Take the line containing "Total Students" and every line below it through the end of the entries, and output them verbatim, pictures excluded.
(Beginning of RECORDS TO USE)
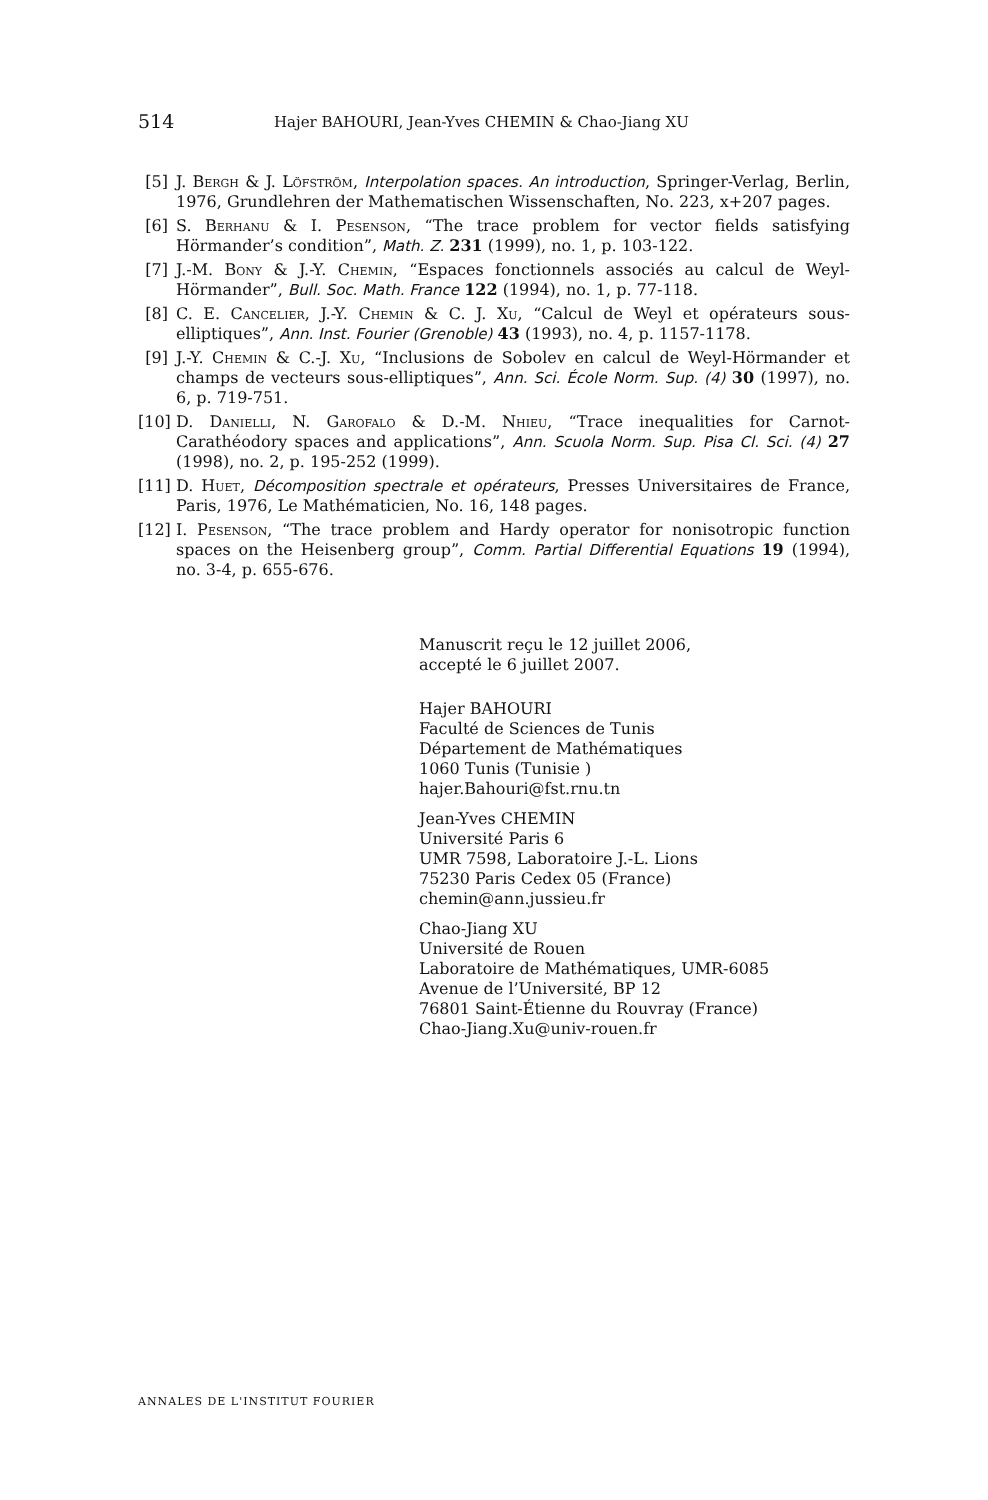514 Hajer BAHOURI, Jean-Yves CHEMIN & Chao-Jiang XU
[5] J. Bergh & J. Löfström, Interpolation spaces. An introduction, Springer-Verlag, Berlin, 1976, Grundlehren der Mathematischen Wissenschaften, No. 223, x+207 pages.
[6] S. Berhanu & I. Pesenson, “The trace problem for vector fields satisfying Hörmander’s condition”, Math. Z. 231 (1999), no. 1, p. 103-122.
[7] J.-M. Bony & J.-Y. Chemin, “Espaces fonctionnels associés au calcul de Weyl-Hörmander”, Bull. Soc. Math. France 122 (1994), no. 1, p. 77-118.
[8] C. E. Cancelier, J.-Y. Chemin & C. J. Xu, “Calcul de Weyl et opérateurs sous-elliptiques”, Ann. Inst. Fourier (Grenoble) 43 (1993), no. 4, p. 1157-1178.
[9] J.-Y. Chemin & C.-J. Xu, “Inclusions de Sobolev en calcul de Weyl-Hörmander et champs de vecteurs sous-elliptiques”, Ann. Sci. École Norm. Sup. (4) 30 (1997), no. 6, p. 719-751.
[10] D. Danielli, N. Garofalo & D.-M. Nhieu, “Trace inequalities for Carnot-Carathéodory spaces and applications”, Ann. Scuola Norm. Sup. Pisa Cl. Sci. (4) 27 (1998), no. 2, p. 195-252 (1999).
[11] D. Huet, Décomposition spectrale et opérateurs, Presses Universitaires de France, Paris, 1976, Le Mathématicien, No. 16, 148 pages.
[12] I. Pesenson, “The trace problem and Hardy operator for nonisotropic function spaces on the Heisenberg group”, Comm. Partial Differential Equations 19 (1994), no. 3-4, p. 655-676.
Manuscrit reçu le 12 juillet 2006,
accepté le 6 juillet 2007.
Hajer BAHOURI
Faculté de Sciences de Tunis
Département de Mathématiques
1060 Tunis (Tunisie )
hajer.Bahouri@fst.rnu.tn
Jean-Yves CHEMIN
Université Paris 6
UMR 7598, Laboratoire J.-L. Lions
75230 Paris Cedex 05 (France)
chemin@ann.jussieu.fr
Chao-Jiang XU
Université de Rouen
Laboratoire de Mathématiques, UMR-6085
Avenue de l’Université, BP 12
76801 Saint-Étienne du Rouvray (France)
Chao-Jiang.Xu@univ-rouen.fr
ANNALES DE L'INSTITUT FOURIER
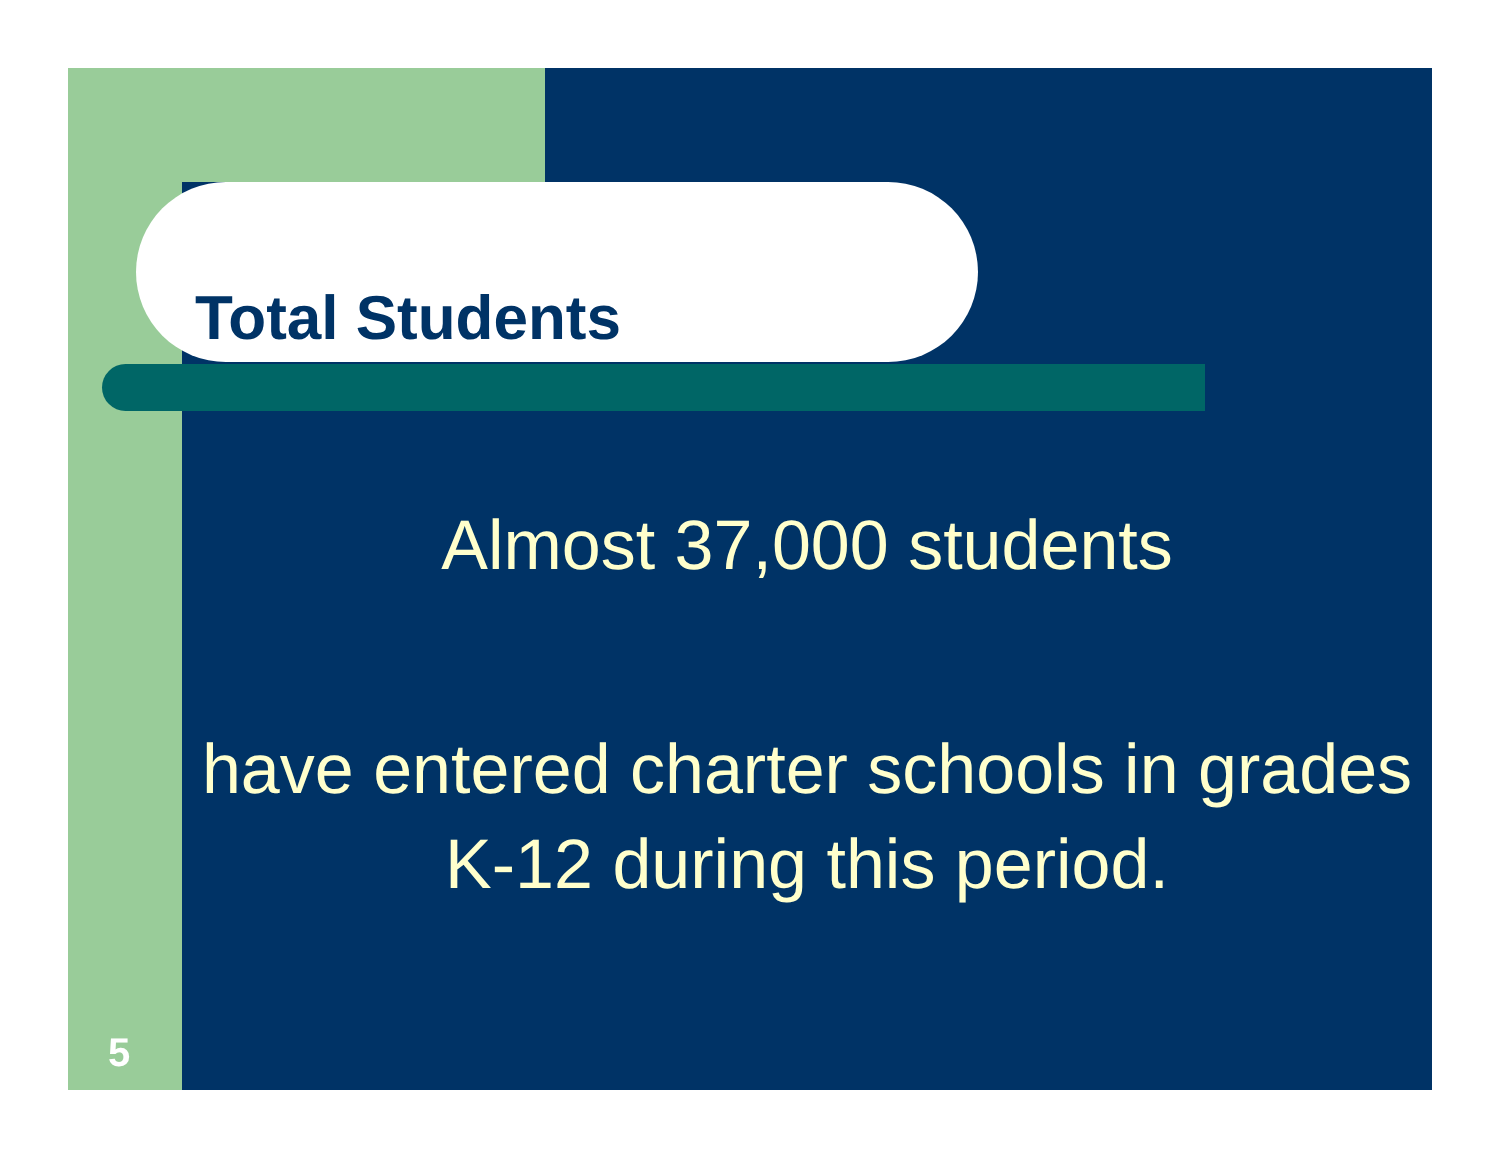Total Students
Almost 37,000 students
have entered charter schools in grades K-12 during this period.
5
(End of RECORDS TO USE)
YOUR RESPONSE:
Total Students
Almost 37,000 students
have entered charter schools in grades K-12 during this period.
5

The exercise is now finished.